An Empirical Comparison of Optimizers for Quantum Machine Learning with SPSA-based Gradients
Marco Wiedmann, Marc Hölle, Maniraman Periyasamy, Nico Meyer, Christian Ufrecht, Daniel D. Scherer, Axel Plinge, Christopher Mutschler
TL;DR
This paper addresses the challenge of efficiently training variational quantum circuits (VQCs) on NISQ hardware by comparing optimizers using SPSA-based gradients versus the traditional parameter-shift gradients. The authors propose a hybrid approach that feeds an SPSA-derived gradient into standard gradient-based optimizers (SGD, Adam, AMSGrad, RMSProp) and evaluate across multiple regression datasets under ideal, shot-noise, and hardware-noise with and without zero-noise extrapolation error mitigation. Key findings show that SPSA-based gradients, particularly when coupled with AMSGrad, converge faster and yield smaller final errors than parameter-shift gradients, and that this advantage persists under realistic noise conditions, though error mitigation can sometimes increase variance for certain observables. The work provides practical guidance for optimizing VQCs on NISQ devices, highlighting that SPSA-based gradient estimates integrate well with modern optimizers to reduce training time and improve robustness to noise.
Abstract
VQA have attracted a lot of attention from the quantum computing community for the last few years. Their hybrid quantum-classical nature with relatively shallow quantum circuits makes them a promising platform for demonstrating the capabilities of NISQ devices. Although the classical machine learning community focuses on gradient-based parameter optimization, finding near-exact gradients for VQC with the parameter-shift rule introduces a large sampling overhead. Therefore, gradient-free optimizers have gained popularity in quantum machine learning circles. Among the most promising candidates is the SPSA algorithm, due to its low computational cost and inherent noise resilience.
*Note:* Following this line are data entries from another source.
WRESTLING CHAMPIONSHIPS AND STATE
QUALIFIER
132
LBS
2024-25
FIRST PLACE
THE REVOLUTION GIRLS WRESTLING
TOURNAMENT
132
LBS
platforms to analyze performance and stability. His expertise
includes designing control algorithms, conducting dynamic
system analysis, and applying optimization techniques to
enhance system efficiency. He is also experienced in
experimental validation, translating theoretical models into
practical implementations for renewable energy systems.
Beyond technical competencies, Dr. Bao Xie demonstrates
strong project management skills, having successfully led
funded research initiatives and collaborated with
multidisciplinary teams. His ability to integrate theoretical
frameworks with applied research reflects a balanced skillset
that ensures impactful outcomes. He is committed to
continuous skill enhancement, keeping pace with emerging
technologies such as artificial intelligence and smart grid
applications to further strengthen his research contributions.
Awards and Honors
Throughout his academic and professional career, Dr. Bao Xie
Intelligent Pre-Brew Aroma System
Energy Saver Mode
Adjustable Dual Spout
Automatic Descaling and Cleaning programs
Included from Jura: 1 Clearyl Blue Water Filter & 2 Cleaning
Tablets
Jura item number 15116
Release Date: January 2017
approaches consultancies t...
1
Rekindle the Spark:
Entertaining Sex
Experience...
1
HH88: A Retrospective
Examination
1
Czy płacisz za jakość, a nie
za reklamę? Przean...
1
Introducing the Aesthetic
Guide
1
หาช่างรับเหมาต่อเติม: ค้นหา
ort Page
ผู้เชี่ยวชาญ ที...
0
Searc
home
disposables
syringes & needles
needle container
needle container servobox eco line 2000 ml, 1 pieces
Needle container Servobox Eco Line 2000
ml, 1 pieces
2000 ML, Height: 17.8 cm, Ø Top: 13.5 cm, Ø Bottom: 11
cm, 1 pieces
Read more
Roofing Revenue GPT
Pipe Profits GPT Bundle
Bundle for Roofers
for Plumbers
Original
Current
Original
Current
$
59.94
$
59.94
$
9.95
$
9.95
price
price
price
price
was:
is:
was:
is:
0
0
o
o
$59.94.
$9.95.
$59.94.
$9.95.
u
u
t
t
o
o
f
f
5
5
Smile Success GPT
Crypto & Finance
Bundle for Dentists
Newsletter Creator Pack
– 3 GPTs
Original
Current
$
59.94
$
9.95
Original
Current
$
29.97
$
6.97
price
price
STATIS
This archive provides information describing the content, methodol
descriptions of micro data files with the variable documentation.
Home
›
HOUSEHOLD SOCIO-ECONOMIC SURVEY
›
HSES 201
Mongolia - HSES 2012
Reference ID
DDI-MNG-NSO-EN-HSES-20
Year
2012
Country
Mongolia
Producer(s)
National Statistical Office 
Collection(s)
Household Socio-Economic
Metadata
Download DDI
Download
We introduce a novel approach that uses the approximated gradient from SPSA in combination with state-of-the-art gradient-based classical optimizers. We demonstrate numerically that this outperforms both standard SPSA and the parameter-shift rule in terms of convergence rate and absolute error in simple regression tasks. The improvement of our novel approach over SPSA with stochastic gradient decent is even amplified when shot- and hardware-noise are taken into account. We also demonstrate that error mitigation does not significantly affect our results.